GOAL OF THE EXERCISE: Give again, word for word, each line below starting at the one that contains "Nhà đầu tư nên" and ending at the one that contains "Brazil kịp cấm giao dịch crypto gian lận 24h".

(Dataset excerpts)
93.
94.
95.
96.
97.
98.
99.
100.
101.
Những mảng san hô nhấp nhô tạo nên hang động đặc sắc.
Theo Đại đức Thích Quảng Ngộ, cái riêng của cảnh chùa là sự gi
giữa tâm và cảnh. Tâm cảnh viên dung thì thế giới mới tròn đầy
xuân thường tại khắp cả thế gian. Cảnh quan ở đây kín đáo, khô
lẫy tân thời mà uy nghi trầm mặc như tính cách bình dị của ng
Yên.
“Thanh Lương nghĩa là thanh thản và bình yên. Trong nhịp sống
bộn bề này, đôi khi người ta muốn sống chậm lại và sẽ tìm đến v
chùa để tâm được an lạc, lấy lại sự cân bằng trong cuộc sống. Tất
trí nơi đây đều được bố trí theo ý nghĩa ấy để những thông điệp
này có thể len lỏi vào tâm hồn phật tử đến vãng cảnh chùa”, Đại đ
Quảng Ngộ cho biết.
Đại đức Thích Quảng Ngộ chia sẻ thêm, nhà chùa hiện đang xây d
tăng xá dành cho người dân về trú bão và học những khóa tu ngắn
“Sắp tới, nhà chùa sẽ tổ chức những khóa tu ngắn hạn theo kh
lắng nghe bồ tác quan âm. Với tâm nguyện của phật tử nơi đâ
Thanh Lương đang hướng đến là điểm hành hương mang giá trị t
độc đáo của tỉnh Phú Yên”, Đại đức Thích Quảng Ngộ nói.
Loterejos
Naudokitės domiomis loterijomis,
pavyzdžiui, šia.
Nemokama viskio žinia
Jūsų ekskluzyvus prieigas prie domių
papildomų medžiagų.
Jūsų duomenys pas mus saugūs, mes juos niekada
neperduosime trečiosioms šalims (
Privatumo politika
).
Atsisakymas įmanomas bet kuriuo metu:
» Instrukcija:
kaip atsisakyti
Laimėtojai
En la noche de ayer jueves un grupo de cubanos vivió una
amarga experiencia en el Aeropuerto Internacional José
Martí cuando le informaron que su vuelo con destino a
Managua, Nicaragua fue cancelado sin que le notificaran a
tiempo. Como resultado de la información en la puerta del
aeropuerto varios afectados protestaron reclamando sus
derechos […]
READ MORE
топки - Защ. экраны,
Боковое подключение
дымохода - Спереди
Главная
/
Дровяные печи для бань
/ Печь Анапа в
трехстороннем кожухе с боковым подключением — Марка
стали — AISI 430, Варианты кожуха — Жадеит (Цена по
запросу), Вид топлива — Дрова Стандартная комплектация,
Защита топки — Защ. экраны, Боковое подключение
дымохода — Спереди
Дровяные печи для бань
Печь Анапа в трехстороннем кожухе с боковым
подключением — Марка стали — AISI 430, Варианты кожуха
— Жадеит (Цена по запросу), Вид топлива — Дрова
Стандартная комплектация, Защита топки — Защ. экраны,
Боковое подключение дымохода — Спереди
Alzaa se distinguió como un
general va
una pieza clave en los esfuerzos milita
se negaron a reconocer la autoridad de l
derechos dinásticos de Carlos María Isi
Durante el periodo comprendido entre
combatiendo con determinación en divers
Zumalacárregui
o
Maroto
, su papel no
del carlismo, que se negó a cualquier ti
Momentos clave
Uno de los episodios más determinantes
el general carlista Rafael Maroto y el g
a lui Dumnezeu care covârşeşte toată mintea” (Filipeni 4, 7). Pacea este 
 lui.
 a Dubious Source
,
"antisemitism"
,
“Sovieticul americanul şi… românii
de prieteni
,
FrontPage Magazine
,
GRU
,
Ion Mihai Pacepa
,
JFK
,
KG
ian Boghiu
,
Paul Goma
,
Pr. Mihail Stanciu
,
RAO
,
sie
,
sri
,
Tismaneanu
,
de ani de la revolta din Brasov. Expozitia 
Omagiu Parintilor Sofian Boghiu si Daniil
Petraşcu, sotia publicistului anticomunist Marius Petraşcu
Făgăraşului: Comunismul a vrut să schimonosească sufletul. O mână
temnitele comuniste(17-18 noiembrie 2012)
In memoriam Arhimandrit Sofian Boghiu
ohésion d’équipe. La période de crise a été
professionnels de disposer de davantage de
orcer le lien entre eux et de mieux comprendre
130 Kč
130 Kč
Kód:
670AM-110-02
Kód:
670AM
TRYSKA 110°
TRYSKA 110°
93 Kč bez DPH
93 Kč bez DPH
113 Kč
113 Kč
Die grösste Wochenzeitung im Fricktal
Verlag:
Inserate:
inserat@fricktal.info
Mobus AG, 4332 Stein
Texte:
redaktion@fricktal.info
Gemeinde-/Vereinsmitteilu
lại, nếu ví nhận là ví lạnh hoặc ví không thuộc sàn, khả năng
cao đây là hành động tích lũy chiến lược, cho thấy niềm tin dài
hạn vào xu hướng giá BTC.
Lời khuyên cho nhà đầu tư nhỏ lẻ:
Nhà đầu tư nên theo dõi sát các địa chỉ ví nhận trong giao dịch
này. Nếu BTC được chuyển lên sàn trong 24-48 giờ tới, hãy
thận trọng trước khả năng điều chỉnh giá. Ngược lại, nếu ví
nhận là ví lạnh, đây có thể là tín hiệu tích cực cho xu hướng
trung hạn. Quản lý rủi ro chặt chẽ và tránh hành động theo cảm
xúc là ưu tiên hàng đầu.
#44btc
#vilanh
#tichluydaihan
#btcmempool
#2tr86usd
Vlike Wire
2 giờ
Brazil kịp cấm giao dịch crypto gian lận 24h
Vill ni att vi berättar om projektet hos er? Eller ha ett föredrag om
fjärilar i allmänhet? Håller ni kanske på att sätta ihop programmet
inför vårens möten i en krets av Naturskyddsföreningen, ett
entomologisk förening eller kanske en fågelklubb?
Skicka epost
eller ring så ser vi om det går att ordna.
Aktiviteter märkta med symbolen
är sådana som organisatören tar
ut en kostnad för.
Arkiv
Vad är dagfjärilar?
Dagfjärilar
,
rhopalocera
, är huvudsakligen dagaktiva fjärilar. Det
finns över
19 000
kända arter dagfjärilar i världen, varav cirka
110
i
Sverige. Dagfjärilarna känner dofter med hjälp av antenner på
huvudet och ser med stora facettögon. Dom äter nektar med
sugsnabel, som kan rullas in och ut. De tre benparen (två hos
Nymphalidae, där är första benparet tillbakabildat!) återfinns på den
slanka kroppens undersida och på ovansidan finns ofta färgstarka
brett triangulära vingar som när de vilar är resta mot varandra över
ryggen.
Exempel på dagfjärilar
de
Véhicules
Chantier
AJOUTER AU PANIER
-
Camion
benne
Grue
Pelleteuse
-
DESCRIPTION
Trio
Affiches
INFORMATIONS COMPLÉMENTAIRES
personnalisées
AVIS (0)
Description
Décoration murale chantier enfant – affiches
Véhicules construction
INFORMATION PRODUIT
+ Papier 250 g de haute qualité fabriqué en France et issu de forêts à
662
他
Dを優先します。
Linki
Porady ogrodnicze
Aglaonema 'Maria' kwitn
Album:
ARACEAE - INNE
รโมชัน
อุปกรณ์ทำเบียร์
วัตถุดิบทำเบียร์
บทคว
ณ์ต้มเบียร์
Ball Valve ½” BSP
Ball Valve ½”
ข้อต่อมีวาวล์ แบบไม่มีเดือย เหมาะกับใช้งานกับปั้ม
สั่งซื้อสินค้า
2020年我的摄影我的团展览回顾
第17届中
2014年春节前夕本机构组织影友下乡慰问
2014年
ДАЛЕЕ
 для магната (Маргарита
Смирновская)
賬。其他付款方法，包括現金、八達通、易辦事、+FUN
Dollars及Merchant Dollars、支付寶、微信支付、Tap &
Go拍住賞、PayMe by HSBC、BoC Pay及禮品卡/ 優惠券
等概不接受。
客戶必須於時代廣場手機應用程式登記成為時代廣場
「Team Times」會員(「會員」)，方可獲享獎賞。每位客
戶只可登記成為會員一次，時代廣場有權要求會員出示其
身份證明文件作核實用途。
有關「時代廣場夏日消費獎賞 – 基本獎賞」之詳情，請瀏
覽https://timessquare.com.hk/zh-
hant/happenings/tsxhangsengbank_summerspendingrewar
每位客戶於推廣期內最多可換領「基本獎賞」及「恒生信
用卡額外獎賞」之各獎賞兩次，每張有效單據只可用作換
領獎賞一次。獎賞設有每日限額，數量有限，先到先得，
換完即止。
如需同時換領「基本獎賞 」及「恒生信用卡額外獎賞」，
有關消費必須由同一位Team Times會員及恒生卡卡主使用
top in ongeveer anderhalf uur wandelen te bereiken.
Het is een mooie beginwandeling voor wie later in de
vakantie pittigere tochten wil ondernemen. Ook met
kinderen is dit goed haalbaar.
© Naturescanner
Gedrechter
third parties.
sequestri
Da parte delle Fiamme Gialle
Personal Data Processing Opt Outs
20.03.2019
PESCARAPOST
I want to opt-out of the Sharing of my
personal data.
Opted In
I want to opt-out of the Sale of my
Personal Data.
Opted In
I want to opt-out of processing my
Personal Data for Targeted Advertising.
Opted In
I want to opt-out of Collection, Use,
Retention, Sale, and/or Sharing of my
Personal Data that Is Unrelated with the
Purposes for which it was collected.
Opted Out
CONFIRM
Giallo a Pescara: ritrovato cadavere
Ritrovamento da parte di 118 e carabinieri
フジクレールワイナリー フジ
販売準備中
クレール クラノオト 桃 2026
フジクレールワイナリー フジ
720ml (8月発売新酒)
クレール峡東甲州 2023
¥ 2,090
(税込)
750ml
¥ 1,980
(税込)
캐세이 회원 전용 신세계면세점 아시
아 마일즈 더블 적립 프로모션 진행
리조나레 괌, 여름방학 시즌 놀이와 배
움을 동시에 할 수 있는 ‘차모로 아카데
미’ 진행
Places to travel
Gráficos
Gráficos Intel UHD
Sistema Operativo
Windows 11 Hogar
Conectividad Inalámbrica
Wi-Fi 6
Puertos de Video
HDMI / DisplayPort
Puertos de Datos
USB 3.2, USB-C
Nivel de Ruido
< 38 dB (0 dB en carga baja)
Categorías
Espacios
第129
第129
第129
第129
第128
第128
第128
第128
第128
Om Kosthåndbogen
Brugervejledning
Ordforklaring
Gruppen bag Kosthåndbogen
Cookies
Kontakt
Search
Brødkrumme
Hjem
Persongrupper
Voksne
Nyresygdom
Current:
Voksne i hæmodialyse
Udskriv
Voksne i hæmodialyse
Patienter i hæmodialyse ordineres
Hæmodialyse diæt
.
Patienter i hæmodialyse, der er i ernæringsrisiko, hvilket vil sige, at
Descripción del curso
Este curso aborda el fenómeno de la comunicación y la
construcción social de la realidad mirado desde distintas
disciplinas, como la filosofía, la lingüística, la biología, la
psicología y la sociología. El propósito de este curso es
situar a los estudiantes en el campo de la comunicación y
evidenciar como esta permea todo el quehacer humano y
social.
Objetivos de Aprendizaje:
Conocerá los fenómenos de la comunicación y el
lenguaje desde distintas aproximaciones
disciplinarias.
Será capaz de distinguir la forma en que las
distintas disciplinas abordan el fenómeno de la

RESULT OF THIS TASK:
Nhà đầu tư nên theo dõi sát các địa chỉ ví nhận trong giao dịch
này. Nếu BTC được chuyển lên sàn trong 24-48 giờ tới, hãy
thận trọng trước khả năng điều chỉnh giá. Ngược lại, nếu ví
nhận là ví lạnh, đây có thể là tín hiệu tích cực cho xu hướng
trung hạn. Quản lý rủi ro chặt chẽ và tránh hành động theo cảm
xúc là ưu tiên hàng đầu.
#44btc
#vilanh
#tichluydaihan
#btcmempool
#2tr86usd
Vlike Wire
2 giờ
Brazil kịp cấm giao dịch crypto gian lận 24h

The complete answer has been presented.